Good Morning, City Desk Readers!  The big news today is presidential, of course, but poor Barack Obama got usurped on his birthday by America’s other First Black President.  Bill Clinton is receiving all the accolades today after his trip to North Korea, where he met with President Kim Jung Il and helped negotiate the pardoning and release of the two Current TV reporters who were captured near the Chinese border in March.

  • While President Clinton’s trip was described as a private humanitarian mission before he left for Pyongyang, the Washington Post is reporting that both Clintons played an integral role in planning the trip.  The State Department was reportedly negotiating with the North Koreans for weeks and Bill only left the U.S. after repeated assurances that Laura Ling and Euna Lee would be released.  Regardless, it’s good news for embedded journalists.

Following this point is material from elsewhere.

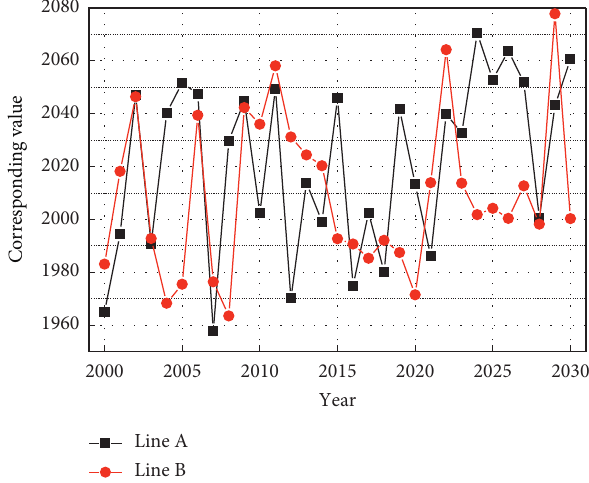
Figure 7: Impact of CASH project investment on GDP.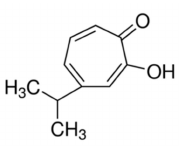
Figure 1. Chemical structure of hinokitiol.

  • In worse news for journalists, MSNBC is now admitting that they erred by not revealing that former Newsweek reporter Richard Wolffe is now working as a strategist for the public affairs firm Public Strategies, Inc. Since his book Renegade, detailing the rise of Barack Obama’s presidential campaign, hit the best-seller lists, MSNBC has been showing off Wolffe like a prize, having him fill in for Keith Olbermann on Countdown as recently as last Friday. However, his close ties to the Obama administration (like those private meetings with David Axelrod) and his work at Public Strategies have resulted in major conflicts of interest.  Luckily, he’s already got his next Obama book all lined up.
  • DC Public Schools have announced that they will extend their STD testing program to all students in the upcoming school year.  Officials hope that by expanding their pilot program, they will be able to diagnose and treat students with STDs, especially since approximately half the cases of chlamydia and gonorrhea in the city are among adolescents.
  • An extension of the Cash for Clunkers program is looking more and more definite. Transportation Secretary Ray LaHood and Senate Majority Leader Harry Reid have confirmed that the second round of funding will pass through the Senate before it recesses on Friday. The $2 billion extension is estimated to last through Labor Day.
  • And finally, a new ad for the Child Nutrition Act has dragged Malia and Sasha Obama back into the spotlight. The new poster campaign, sponsored by the Physicians Committee for Responsible Medicine, shows eight-year-old Jasmine Messiah asking “President Obama’s daughters get healthy school lunches. Why don’t I?” Messiah has also written an open letter to the first daughters asking for their support in reforming public school lunches.  Here’s an answer to your question, young Jasmine – $30,000 a year in tuition at Sidwell will buy a lot of healthy vegetables. Public schools are struggling to keep their textbooks up to date. Be happy you’ve got lunch.

And that’s the news.  Happy Hump Day!